Щеки краснеют. Он дразнит меня из-за того эротического сна. Рэнсом делает так время от времени, давая мне понять, что он не забыл.
И я тоже не забыла. Не тот сон и не то, как он отреагировал потом, заставив меня мощно кончить прямо здесь, в его постели.
Я качаю головой.
– Нет, сегодня нет. Если мне и снился сон, то я не помню, о чем он был.
– Жаль, – бормочет он, слегка посмеиваясь. – Я надеялся, что ты снова проснешься и кончишь в моих объятиях.
– Рэнсом, – стону я, краснея еще сильнее.
– Что? Это случилось, и мне кажется, нам обоим понравилось.
Я хочу спросить, как ему могло понравиться, если он даже не кончил. Он ведь не трахал меня, даже не дрочил. Хотя, может, он сделал это позже. Может, мастурбировал в душе или в спальне, пока я занималась чем-то другим.
А может, он только
От одной мысли об этом мое лицо вспыхивает еще сильнее, и я корчу гримасу. Несправедливо, с какой легкостью Рэнсом делает это со мной. Он даже не прикоснулся ко мне. Всего лишь поддразнил, а я уже с ума схожу. Тело реагирует на его слова так, словно каждый слог – это искра, падающая на сухую траву.

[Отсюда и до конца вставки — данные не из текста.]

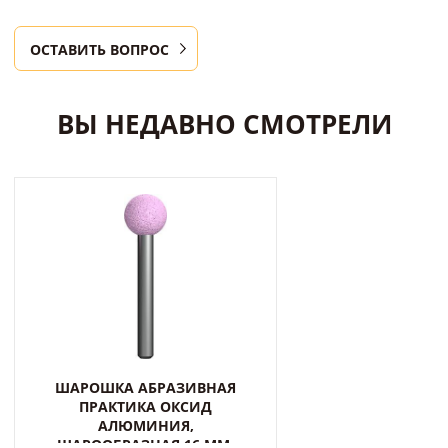
ОСТАВИТЬ ВОПРОС
ВЫ НЕДАВНО СМОТРЕЛИ
ШАРОШКА АБРАЗИВНАЯ
ПРАКТИКА ОКСИД
АЛЮМИНИЯ,
ШАРООБРАЗНАЯ 16 ММ,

Но, несмотря на смущение, я не могу отрицать, что это становится одним из моих любимых способов пробуждения.
Устраиваясь поудобнее в его объятиях, я зеваю и потягиваюсь, размышляя о том, что лучше – попытаться поспать подольше или встать и начать новый день. Если не считать ежедневного подъема и похода в колледж, мне не так уж сложно придерживаться какого-то определенного графика.
Я подумываю о том, чтобы спросить Рэнсома, есть ли у него сегодня какие-нибудь машины, с которыми я могла бы помочь, но, прежде чем успеваю открыть рот, его хватка усиливается, и он переворачивает меня на спину.
Когда я, моргая, смотрю на него, он прижимается ко мне своим большим мускулистым телом. Его бедра располагаются между моих ног. В выражении лица какая-то напряженность. Я резко втягиваю воздух, когда чувствую, как через оба слоя нашей одежды к моей киске жмется твердая линия его члена.
Тонкая преграда не мешает мне чувствовать, какой он твердый. Сердце начинает бешено колотиться, внутри все трепещет.
Он смотрит на меня, пригвоздив к постели не только телом, но и взглядом. На его лице написано желание, горячее и настойчивое, но это не все, что я вижу.
Что-то еще горит в глубине его глаз, смешиваясь с жаром, и я с удивлением осознаю, что не могу понять, что именно. Обычно Рэнсома легче всего понять из трех братьев, и, кроме того, совместные утра дали мне хорошую практику в понимании выражения его лица и настроения. Но что бы он ни чувствовал сейчас, этого я понять не могу.